I’m all for free and open communication, and goodness knows we could use more of that in the legislative buildings of Hartford and D.C. these days. However, there’s a reason for the old adage, “Silence is golden.” There are times and places where talking isn’t a good thing.
For instance, anything said through a closed bathroom door probably shouldn’t be said at all. There are few things more disconcerting than hearing a disembodied voice in the shower, with the possible exception of someone screaming just outside the shower door because you couldn’t hear them from the other room. It’s also useless to try to communicate while I’m “using the facilities.” I don’t multitask well, so leave me to finish up my business (in this case, the morning newspaper).
Eating cereal is another process that needs to be respected with monastic quiet. While there are savages out there who choose to eat their cereal without milk, most of us realize that the sand starts running out of the hourglass as soon as we pour the milk into the bowl. It’s a race to eat it before while it still maintains that critical crispness-to-wetness ratio. Sure, the top layer might stay crispy for a few “Good mornings,” or the occasional, “Did you see the game last night?” but the bottom of the bowl is going to end up a cold soup of sadness with anything longer.

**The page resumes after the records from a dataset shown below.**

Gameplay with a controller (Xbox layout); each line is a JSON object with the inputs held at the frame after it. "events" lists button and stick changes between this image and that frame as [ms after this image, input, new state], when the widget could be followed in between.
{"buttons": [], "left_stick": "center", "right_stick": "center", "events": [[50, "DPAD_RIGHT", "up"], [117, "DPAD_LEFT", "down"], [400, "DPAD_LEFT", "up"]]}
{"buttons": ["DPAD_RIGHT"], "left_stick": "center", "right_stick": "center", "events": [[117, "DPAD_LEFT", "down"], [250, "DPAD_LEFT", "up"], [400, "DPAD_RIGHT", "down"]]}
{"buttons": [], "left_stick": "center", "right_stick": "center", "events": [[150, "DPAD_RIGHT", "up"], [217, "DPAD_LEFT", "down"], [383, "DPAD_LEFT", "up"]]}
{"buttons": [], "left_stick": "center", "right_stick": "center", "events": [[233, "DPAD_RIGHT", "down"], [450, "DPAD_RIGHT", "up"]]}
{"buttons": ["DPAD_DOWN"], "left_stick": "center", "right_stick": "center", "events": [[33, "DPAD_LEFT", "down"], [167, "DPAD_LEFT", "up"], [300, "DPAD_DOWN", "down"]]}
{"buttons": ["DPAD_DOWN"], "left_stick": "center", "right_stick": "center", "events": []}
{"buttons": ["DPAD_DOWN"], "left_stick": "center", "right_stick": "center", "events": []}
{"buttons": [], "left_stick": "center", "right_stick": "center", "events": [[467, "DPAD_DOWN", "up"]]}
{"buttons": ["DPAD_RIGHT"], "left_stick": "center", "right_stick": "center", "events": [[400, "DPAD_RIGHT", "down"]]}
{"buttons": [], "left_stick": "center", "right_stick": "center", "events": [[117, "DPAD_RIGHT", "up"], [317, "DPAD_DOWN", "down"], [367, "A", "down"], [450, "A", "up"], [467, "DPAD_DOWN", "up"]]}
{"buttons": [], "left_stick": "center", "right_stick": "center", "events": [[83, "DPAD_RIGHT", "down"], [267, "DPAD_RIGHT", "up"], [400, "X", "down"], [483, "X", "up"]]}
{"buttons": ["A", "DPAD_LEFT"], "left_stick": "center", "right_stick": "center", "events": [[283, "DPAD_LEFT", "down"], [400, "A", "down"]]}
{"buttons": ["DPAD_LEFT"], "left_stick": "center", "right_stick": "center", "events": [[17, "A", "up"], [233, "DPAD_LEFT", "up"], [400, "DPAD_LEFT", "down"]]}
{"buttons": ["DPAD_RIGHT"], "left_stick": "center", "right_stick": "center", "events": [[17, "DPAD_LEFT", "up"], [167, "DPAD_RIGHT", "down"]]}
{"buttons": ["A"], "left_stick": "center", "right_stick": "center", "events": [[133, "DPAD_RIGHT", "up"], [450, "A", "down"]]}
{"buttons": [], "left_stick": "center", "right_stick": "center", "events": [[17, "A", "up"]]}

While we’re at it, can we stop talking during movies? At home, we can often pause what we’re viewing to listen to someone. The ability to pause live TV enables one of my few redeeming qualities: I’ll stop right in the middle of a big game just so I can really listen to what my wife is saying. (What she doesn’t know is that this makes it easier when I resume watching because now I can fast-forward through the commercials.)
There’s no pause button when you go to a theatre, though it would be nice if there were a mute option. Some people treat a movie as an interactive experience, shouting warnings to the characters on screen as if they could affect the outcome. Others act as if they’re Roger Ebert, alone in the theatre and commenting on the filmmakers’ choices.
People also shouldn’t be allowed to chat up the teller at the bank or anyone working at the DMV. No one’s ever happy to be in either line, and pleasantries do nothing but extend that time. All public transactions should occur as if we were in line for the Soup Nazi on Seinfeld.
We’d all have a better experience if we learned to rein in our talking. For example, my wife and I have a rule in the car that we pause the podcast before speaking, and neither of us takes a call while we’re driving (not because it’s safe or smart, but because it’s most likely a telemarketer). Another rule is it’s best not to talk to me in the morning; the news about Grandma’s broken hip can wait until lunch. Anyone is free to talk to me while I’m eating a salad or talking to a distant relative who’s asking for money.
Humans crave social interaction, and talking to each other is a critical component in maintaining harmony for the community. We just need to do it less.